(Records from a data collection)
-- Opening Marker --
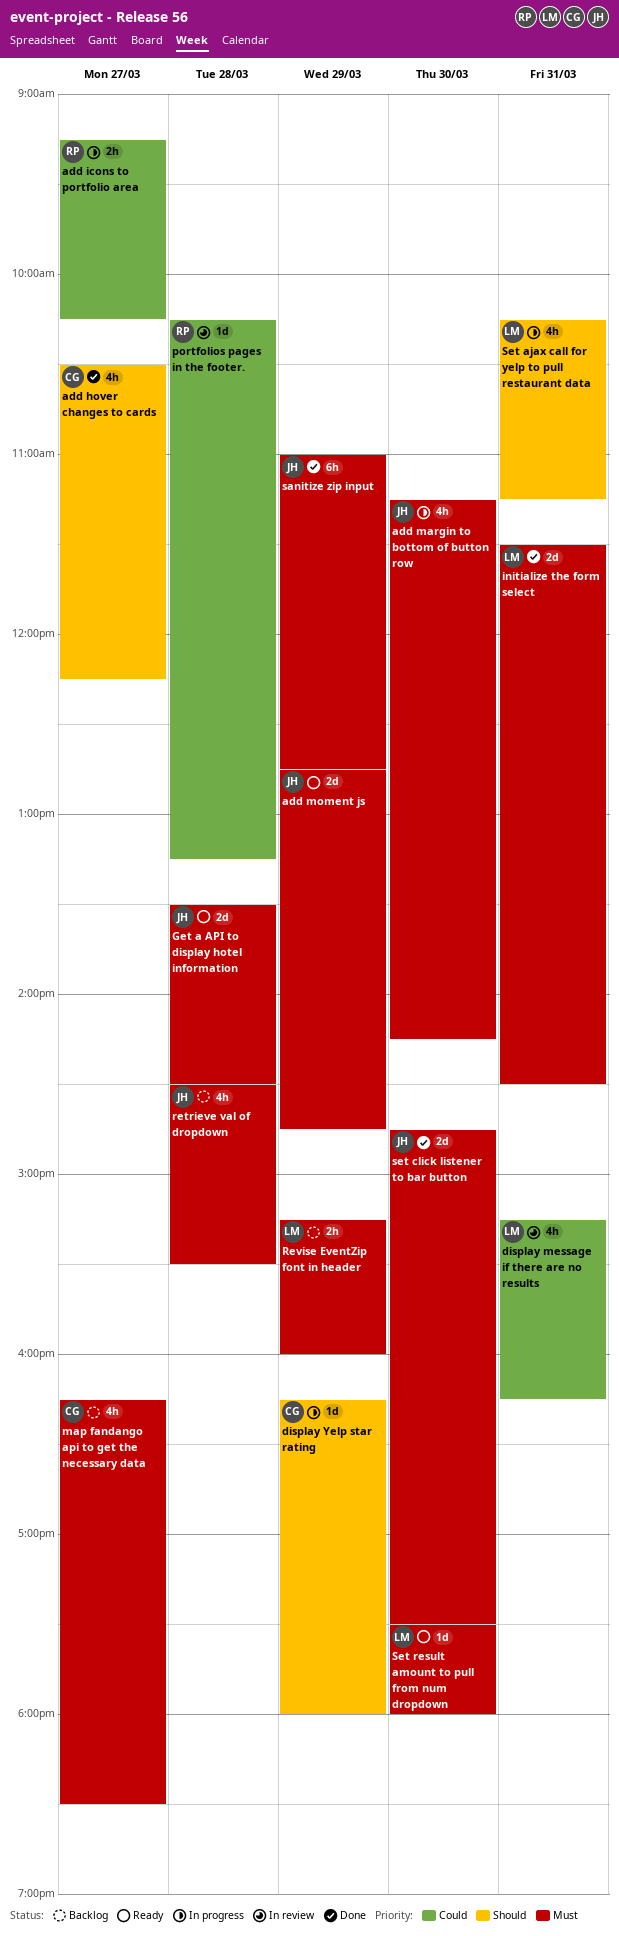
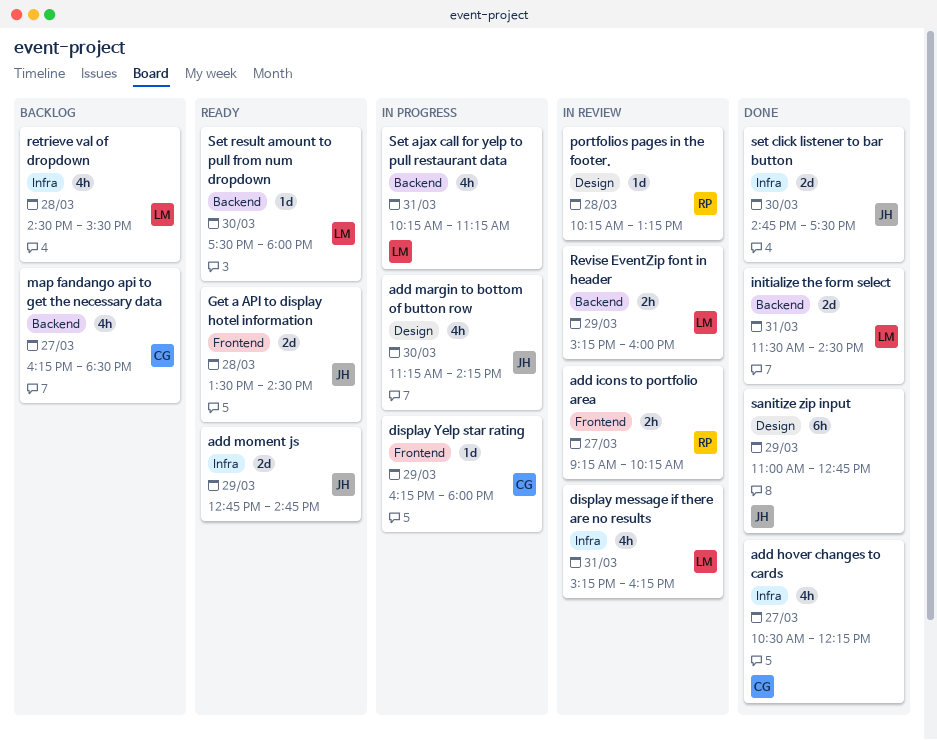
add icons to portfolio area, status: In progress -> In review
retrieve val of dropdown, owner: JH -> LM
Revise EventZip font in header, status: Backlog -> In review

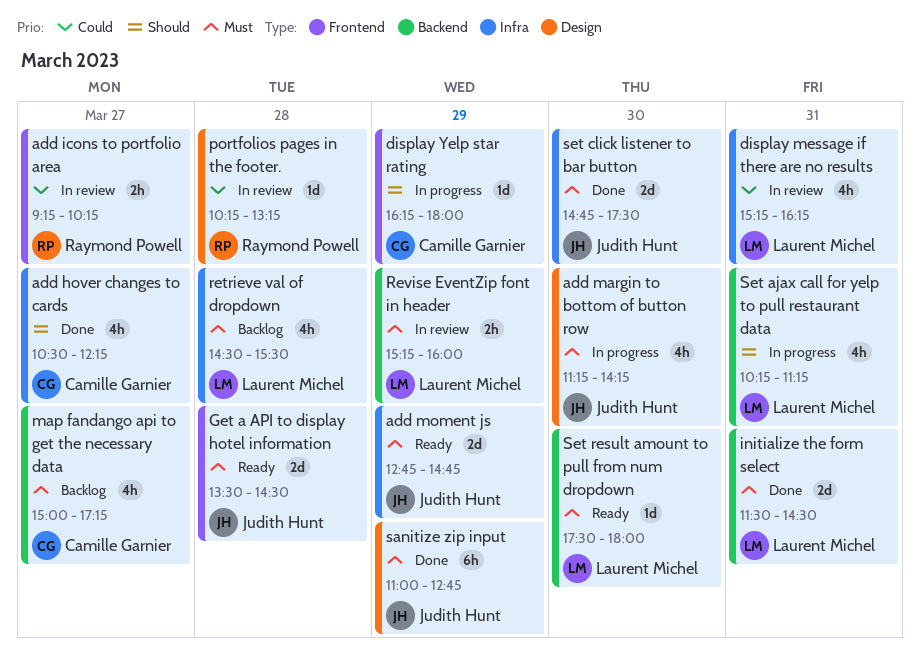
map fandango api to get the necessary data, begins: 16:15 -> 15:00
map fandango api to get the necessary data, ends: 18:30 -> 17:15

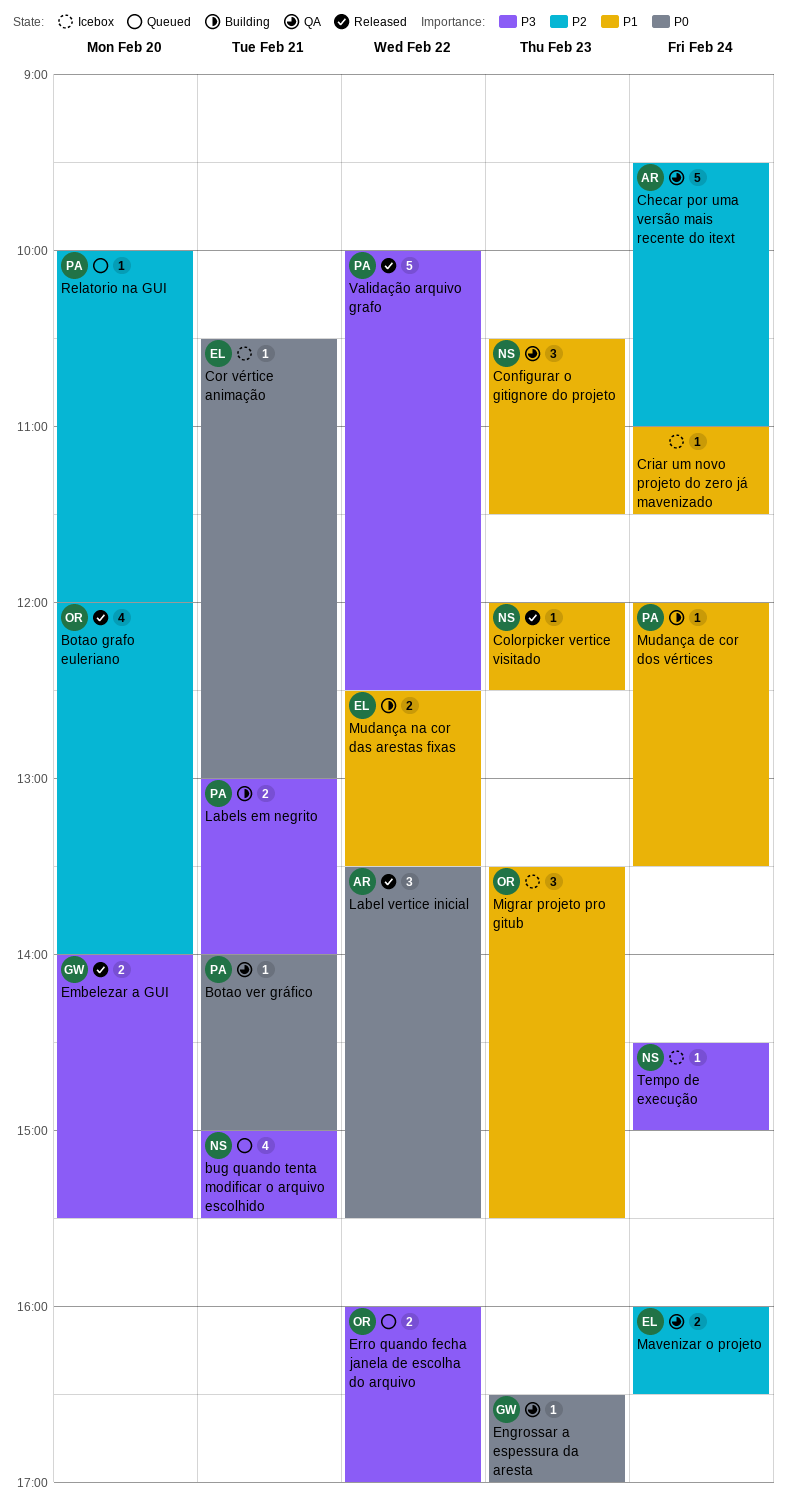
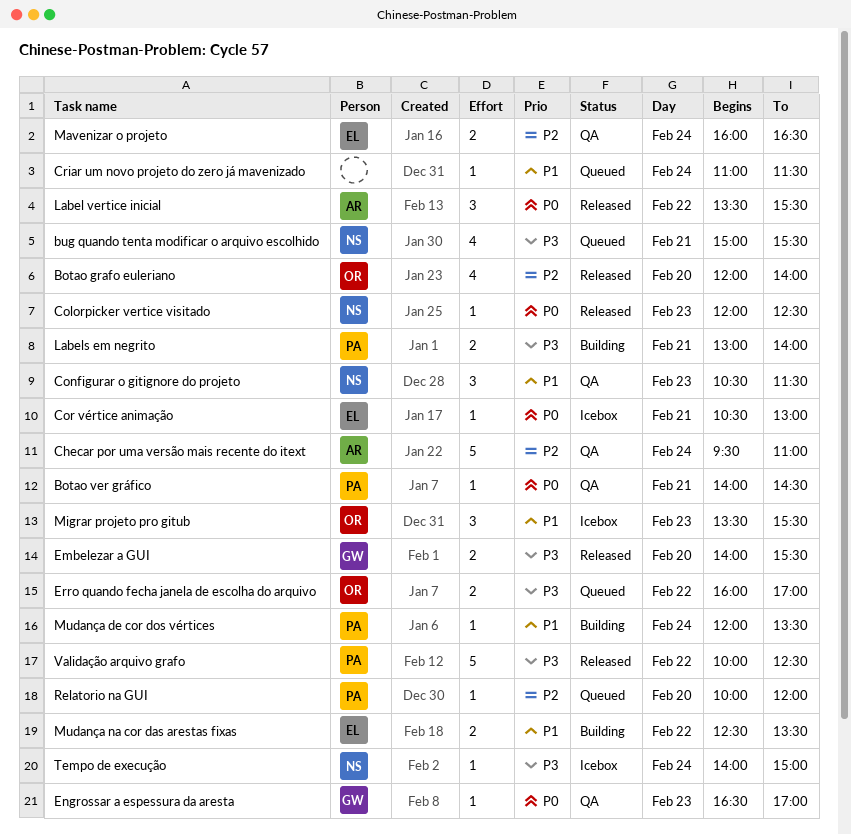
Botao ver gráfico, ends: 15:00 -> 14:30
Colorpicker vertice visitado, priority: P1 -> P0
Criar um novo projeto do zero já mavenizado, status: Icebox -> Queued
Tempo de execução, begins: 14:30 -> 14:00

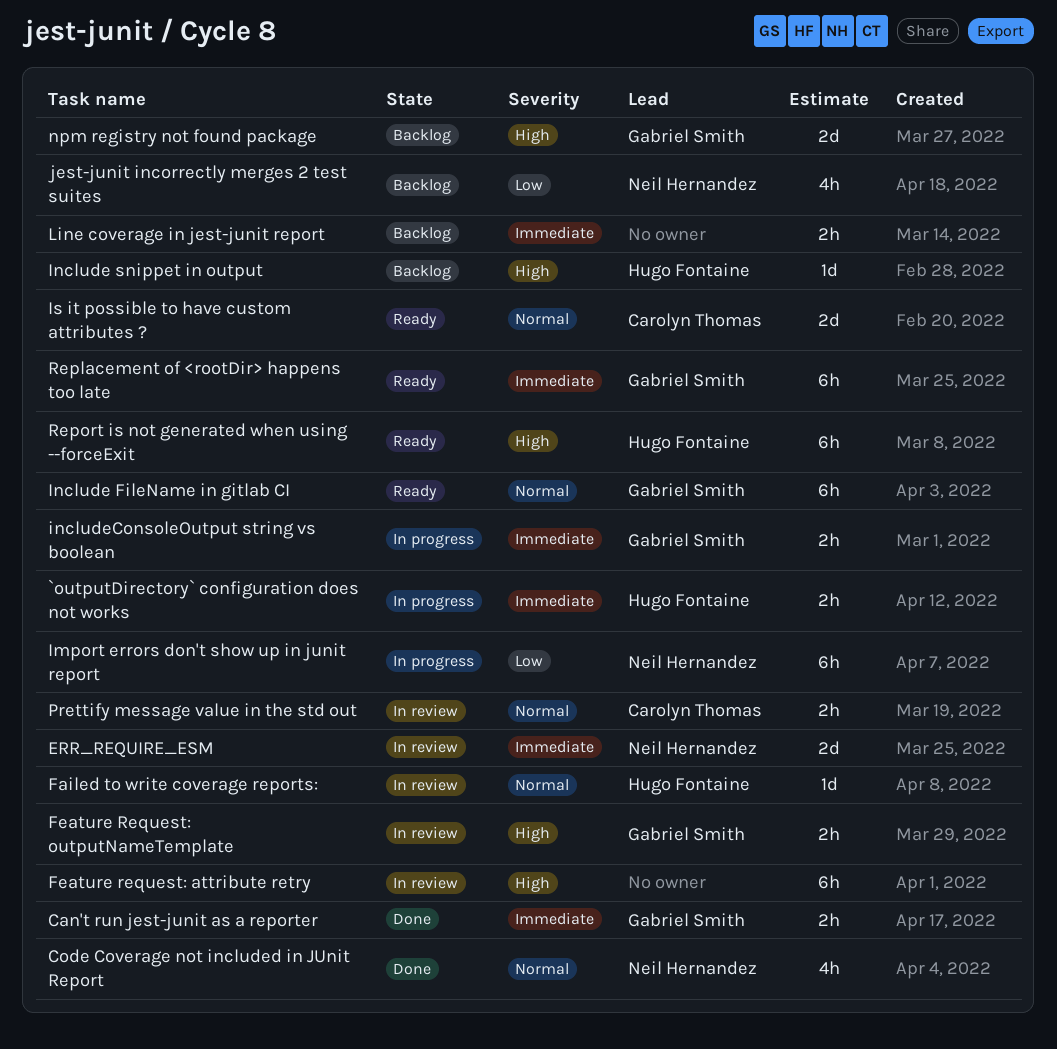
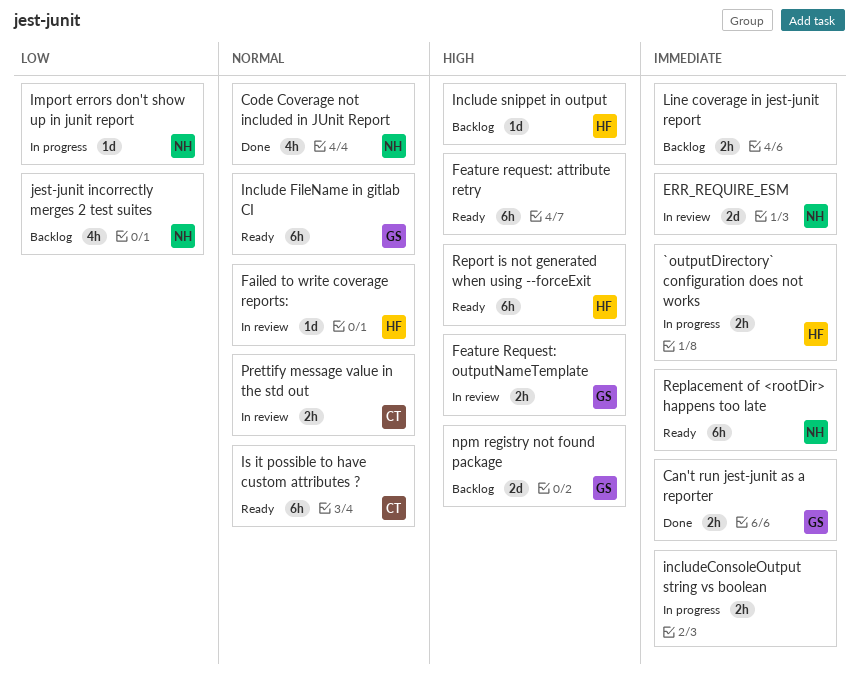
Feature request: attribute retry, status: In review -> Ready
Import errors don't show up in junit report, estimate: 6h -> 1d
includeConsoleOutput string vs boolean, owner: Gabriel Smith -> none
Is it possible to have custom attributes ?, estimate: 2d -> 6h
Replacement of <rootDir> happens too late, owner: Gabriel Smith -> Neil Hernandez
-- Closing Marker --
§ **EXERCISE PROMPT**: Please retype the records above exactly, leaving every image out.

§ **SOLUTION FOR THIS TASK**:
add icons to portfolio area, status: In progress -> In review
retrieve val of dropdown, owner: JH -> LM
Revise EventZip font in header, status: Backlog -> In review

map fandango api to get the necessary data, begins: 16:15 -> 15:00
map fandango api to get the necessary data, ends: 18:30 -> 17:15

Botao ver gráfico, ends: 15:00 -> 14:30
Colorpicker vertice visitado, priority: P1 -> P0
Criar um novo projeto do zero já mavenizado, status: Icebox -> Queued
Tempo de execução, begins: 14:30 -> 14:00

Feature request: attribute retry, status: In review -> Ready
Import errors don't show up in junit report, estimate: 6h -> 1d
includeConsoleOutput string vs boolean, owner: Gabriel Smith -> none
Is it possible to have custom attributes ?, estimate: 2d -> 6h
Replacement of <rootDir> happens too late, owner: Gabriel Smith -> Neil Hernandez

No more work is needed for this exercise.